Los que me conocen ya saben lo poco que me gusta
leer en público, supongo que se trata de algo no premeditado, intuitivo o
visceral, que tendrá que ver con la timidez y la inseguridad, pero, claro, a lo
largo de todos estos años he ido teorizando esa disposición, esa
no-disposición, y ahora ya me veo armado de un corpus teórico que la sustenta.
Allá va.
En primer lugar, mi escritura se organiza de forma
muy visual. Me interesan las estrategias plásticas de ocupación de la página:
esas líneas oscuras desplegándose sobre la superficie del papel. En no pocas
ocasiones he decidido el aspecto tipográfico de un texto antes de escribir una
sola línea. Las diferentes secciones de un libro suelo ‘verlas’ plásticamente
configuradas antes de comenzar a trabajarlas. Obviamente todo esto desaparece
en cualquier lectura pública.
Cuido mucho también los aspectos musicales y la
sonoridad de la escritura, pero yo diría que esos valores sonoros se asientan
siempre sobre un trazado visual, sobre una arquitectura previa.

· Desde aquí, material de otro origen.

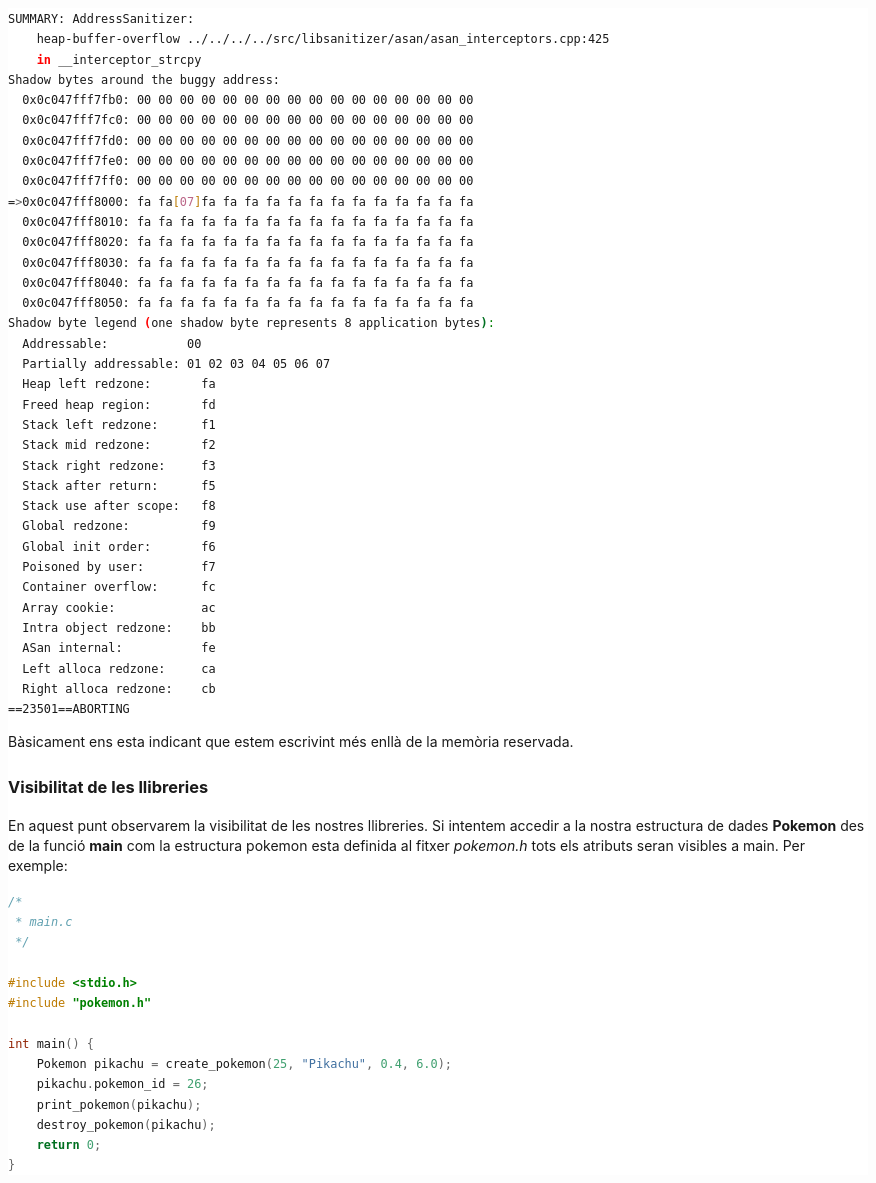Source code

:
 ```sh
SUMMARY: AddressSanitizer: 
    heap-buffer-overflow ../../../../src/libsanitizer/asan/asan_interceptors.cpp:425 
    in __interceptor_strcpy
Shadow bytes around the buggy address:
  0x0c047fff7fb0: 00 00 00 00 00 00 00 00 00 00 00 00 00 00 00 00
  0x0c047fff7fc0: 00 00 00 00 00 00 00 00 00 00 00 00 00 00 00 00
  0x0c047fff7fd0: 00 00 00 00 00 00 00 00 00 00 00 00 00 00 00 00
  0x0c047fff7fe0: 00 00 00 00 00 00 00 00 00 00 00 00 00 00 00 00
  0x0c047fff7ff0: 00 00 00 00 00 00 00 00 00 00 00 00 00 00 00 00
=>0x0c047fff8000: fa fa[07]fa fa fa fa fa fa fa fa fa fa fa fa fa
  0x0c047fff8010: fa fa fa fa fa fa fa fa fa fa fa fa fa fa fa fa
  0x0c047fff8020: fa fa fa fa fa fa fa fa fa fa fa fa fa fa fa fa
  0x0c047fff8030: fa fa fa fa fa fa fa fa fa fa fa fa fa fa fa fa
  0x0c047fff8040: fa fa fa fa fa fa fa fa fa fa fa fa fa fa fa fa
  0x0c047fff8050: fa fa fa fa fa fa fa fa fa fa fa fa fa fa fa fa
Shadow byte legend (one shadow byte represents 8 application bytes):
  Addressable:           00
  Partially addressable: 01 02 03 04 05 06 07 
  Heap left redzone:       fa
  Freed heap region:       fd
  Stack left redzone:      f1
  Stack mid redzone:       f2
  Stack right redzone:     f3
  Stack after return:      f5
  Stack use after scope:   f8
  Global redzone:          f9
  Global init order:       f6
  Poisoned by user:        f7
  Container overflow:      fc
  Array cookie:            ac
  Intra object redzone:    bb
  ASan internal:           fe
  Left alloca redzone:     ca
  Right alloca redzone:    cb
==23501==ABORTING
```

Bàsicament ens esta indicant que estem escrivint més enllà de la memòria reservada.

### Visibilitat de les llibreries

En aquest punt observarem la visibilitat de les nostres llibreries. Si intentem accedir a la nostra estructura de dades **Pokemon** des de la funció **main** com la estructura pokemon esta definida al fitxer *pokemon.h* tots els atributs seran visibles a main. Per exemple:

```c
/*
 * main.c
 */

#include <stdio.h>
#include "pokemon.h"

int main() {
    Pokemon pikachu = create_pokemon(25, "Pikachu", 0.4, 6.0);
    pikachu.pokemon_id = 26;
    print_pokemon(pikachu);
    destroy_pokemon(pikachu);
    return 0;
}
```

Suelo utilizar una amplia y variada gama de signos
gráficos y procedimientos constructivos que plantean serias dificultades a la
lectura y la oralidad: guiones, asteriscos, barras diagonales, notas al pie,
parlamentos —entrecomillados o no—
atribuidos a los diferentes personajes que pasaban por allí. ¿Cómo leer una
nota al pie en un verso? ¿Se va a la nota en el momento en que aparece,
interrumpiendo el discurrir del texto, o se lee el poema completo y al final se
va a la nota explicando en qué punto exacto se encontraba la llamada? No sé
cuál sería la peor solución, pero ninguna es buena.
Por otro lado, la performatividad, o la simple
lectura en voz alta, añadiría a mis textos toda una serie de valores no
previstos, ni buscados (y quizá tampoco deseados): la entonación, la dicción
más o menos clara o arrastrada, un ritmo rápido o más pausado, énfasis y
silencios, toses, tartamudeos, errores de lectura, carraspeos... Valores que
pertenecen al lector (aunque sea yo mismo) y a su pericia o estado de ánimo,
pero no al texto. Al menos, no al texto tal como fue concebido.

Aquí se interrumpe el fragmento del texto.